In 2023, Cypriot exports to the U.S. reached €26.8 million, with halloumi, electrical machinery, and cocoa preparations leading the way. However, the global trade confrontation and the subsequent market volatility are causing concerns for Cypriot companies.

The U.S. and the European Union have entered a new era of trade protectionism with the "Turnberry Accord," which has imposed 15% tariffs on over two-thirds of European exports to the U.S., affecting the competitiveness of these exports. Although Cyprus is not a direct target of these new tariffs, its heavy reliance on the European economy and deep integration with global markets mean it is not immune to the effects.

The imposition of tariffs on strategic industries such as automotive, pharmaceuticals, and semiconductors could have a significant impact on Cypriot exports to the U.S. The strengthening of the U.S. dollar against the euro also makes Cypriot products more expensive for American consumers, and businesses that transact in dollars face higher costs, which negatively impact liquidity and profit margins in Cyprus.

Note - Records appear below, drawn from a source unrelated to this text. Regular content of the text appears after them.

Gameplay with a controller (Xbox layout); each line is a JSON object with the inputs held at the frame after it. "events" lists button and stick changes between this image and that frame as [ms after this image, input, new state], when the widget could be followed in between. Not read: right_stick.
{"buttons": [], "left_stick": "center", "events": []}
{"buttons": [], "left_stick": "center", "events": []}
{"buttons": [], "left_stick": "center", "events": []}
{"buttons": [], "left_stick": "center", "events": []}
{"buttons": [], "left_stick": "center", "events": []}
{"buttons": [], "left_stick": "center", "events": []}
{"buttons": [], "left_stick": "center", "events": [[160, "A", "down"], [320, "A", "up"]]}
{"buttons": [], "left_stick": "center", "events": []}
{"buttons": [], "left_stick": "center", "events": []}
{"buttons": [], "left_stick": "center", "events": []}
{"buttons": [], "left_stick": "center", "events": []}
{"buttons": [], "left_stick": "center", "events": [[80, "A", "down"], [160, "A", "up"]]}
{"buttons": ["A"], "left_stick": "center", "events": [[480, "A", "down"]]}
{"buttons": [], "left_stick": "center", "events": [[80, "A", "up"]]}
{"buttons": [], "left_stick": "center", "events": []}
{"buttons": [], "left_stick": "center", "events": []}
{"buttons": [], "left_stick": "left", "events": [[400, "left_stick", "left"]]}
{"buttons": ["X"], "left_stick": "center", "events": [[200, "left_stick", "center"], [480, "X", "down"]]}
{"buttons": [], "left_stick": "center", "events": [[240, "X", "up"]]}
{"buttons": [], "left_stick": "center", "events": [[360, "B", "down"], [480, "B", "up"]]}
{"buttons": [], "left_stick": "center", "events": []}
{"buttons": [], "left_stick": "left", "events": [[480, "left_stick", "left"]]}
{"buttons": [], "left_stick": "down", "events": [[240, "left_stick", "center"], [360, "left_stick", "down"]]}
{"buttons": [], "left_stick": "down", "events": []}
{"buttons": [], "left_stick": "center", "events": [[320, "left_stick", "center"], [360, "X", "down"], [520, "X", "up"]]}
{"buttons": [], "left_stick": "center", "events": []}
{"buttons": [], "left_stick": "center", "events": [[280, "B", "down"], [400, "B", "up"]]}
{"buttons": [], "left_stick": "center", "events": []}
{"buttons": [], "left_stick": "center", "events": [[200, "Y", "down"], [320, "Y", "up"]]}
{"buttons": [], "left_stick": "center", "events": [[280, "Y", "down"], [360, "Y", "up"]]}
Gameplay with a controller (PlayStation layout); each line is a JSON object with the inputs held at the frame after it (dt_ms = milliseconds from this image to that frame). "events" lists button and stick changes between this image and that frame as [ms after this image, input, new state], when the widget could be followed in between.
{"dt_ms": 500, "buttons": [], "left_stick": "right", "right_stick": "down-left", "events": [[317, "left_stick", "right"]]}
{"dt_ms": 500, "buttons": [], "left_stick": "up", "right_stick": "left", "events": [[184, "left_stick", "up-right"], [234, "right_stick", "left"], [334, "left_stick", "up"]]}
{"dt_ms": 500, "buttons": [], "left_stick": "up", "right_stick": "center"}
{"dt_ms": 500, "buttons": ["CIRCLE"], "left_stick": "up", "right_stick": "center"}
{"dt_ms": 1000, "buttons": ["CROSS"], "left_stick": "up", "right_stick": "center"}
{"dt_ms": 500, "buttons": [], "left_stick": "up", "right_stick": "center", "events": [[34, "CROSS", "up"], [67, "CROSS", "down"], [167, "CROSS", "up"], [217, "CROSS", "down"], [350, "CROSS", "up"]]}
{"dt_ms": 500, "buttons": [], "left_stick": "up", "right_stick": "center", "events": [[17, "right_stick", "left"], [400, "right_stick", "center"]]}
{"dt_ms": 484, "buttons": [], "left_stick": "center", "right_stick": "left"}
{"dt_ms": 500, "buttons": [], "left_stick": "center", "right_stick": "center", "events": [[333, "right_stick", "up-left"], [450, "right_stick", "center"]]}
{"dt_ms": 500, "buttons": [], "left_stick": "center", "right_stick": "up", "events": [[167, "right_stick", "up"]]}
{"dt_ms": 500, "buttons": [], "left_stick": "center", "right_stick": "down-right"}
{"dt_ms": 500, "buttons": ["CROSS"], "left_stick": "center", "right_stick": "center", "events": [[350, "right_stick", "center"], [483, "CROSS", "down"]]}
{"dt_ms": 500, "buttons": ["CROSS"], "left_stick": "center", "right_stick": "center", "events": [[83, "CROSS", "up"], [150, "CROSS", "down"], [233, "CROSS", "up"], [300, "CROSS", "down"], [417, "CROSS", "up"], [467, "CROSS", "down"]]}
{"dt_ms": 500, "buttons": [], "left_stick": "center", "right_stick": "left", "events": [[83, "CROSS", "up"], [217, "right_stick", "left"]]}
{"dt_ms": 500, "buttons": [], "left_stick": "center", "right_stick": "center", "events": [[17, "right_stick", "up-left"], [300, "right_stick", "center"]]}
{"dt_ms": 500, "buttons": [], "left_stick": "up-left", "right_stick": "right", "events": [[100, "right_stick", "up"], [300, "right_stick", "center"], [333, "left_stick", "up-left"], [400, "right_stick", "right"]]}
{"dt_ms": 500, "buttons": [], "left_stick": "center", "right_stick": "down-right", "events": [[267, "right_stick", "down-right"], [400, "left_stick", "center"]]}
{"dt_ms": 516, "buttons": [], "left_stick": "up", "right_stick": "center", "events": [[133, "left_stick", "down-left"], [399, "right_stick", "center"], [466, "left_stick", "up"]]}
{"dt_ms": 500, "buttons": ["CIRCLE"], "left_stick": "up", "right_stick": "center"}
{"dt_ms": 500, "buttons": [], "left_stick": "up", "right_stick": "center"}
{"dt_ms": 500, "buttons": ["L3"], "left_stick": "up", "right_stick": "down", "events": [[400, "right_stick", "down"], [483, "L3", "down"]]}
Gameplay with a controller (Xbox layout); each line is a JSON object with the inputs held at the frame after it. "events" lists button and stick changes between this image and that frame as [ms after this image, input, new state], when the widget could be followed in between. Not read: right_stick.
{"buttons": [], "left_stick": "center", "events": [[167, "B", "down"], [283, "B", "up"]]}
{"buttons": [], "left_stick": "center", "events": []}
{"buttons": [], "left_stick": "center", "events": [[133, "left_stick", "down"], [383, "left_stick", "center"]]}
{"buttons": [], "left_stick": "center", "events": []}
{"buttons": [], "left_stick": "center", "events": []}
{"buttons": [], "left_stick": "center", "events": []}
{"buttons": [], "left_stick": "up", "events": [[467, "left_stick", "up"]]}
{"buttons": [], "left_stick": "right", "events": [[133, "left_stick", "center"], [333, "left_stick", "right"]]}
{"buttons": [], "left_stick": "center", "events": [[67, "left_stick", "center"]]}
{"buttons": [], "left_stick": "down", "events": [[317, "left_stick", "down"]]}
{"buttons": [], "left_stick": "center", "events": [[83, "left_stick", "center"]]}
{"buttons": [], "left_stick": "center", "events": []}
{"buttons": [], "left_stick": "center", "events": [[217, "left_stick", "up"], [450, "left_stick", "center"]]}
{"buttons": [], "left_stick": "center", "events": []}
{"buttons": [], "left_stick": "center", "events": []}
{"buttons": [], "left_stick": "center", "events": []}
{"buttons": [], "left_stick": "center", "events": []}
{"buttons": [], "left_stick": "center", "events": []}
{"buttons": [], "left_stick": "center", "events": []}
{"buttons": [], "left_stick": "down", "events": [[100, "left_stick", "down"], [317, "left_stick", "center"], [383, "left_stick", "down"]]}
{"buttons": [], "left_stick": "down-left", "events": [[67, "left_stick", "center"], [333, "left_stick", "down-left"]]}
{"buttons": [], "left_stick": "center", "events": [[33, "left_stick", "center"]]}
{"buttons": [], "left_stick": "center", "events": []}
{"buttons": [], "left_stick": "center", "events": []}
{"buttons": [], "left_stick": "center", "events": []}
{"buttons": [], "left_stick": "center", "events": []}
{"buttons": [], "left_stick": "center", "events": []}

The 15% tariff on goods such as halloumi and Cypriot wine is expected to raise their cost in the U.S. market, making them less competitive. As a result, exports fell to €23.6 million in 2024, a 12% decline, and the downward trend continues in 2025, with €10.2 million in exports in the first half of the year. This raises doubts that total annual exports will remain above €20 million.

Managing the foreign exchange risk is critical for the stability and growth of Cyprus' export sector. The worsening international economic climate, fueled by trade disputes, could continue to negatively impact the Cypriot economy.

The uncertainty from the agreement also affects Cyprus' tourism sector, potentially dampening travel demand from major source markets like Germany, France, and Italy due to economic slowdowns and reduced purchasing power. Domestic consumption, food exports, and tourism all play a cumulative role in Cyprus' economy and could be affected by the worsening international economic climate.

Cyprus' largest importers are the European Union and the United Kingdom, with significant trade also involving Germany. These countries could potentially influence their trade with Cyprus due to economic changes stemming from the Turnberry Agreements.

In conclusion, Cyprus faces significant economic challenges due to the worsening international economic climate and trade disputes. The impact on exports, particularly halloumi, electrical machinery, and cocoa preparations, could have a ripple effect on the domestic economy, affecting sectors such as tourism and domestic consumption. It is crucial for Cyprus to manage the foreign exchange risk and explore new markets to maintain its economic stability and growth.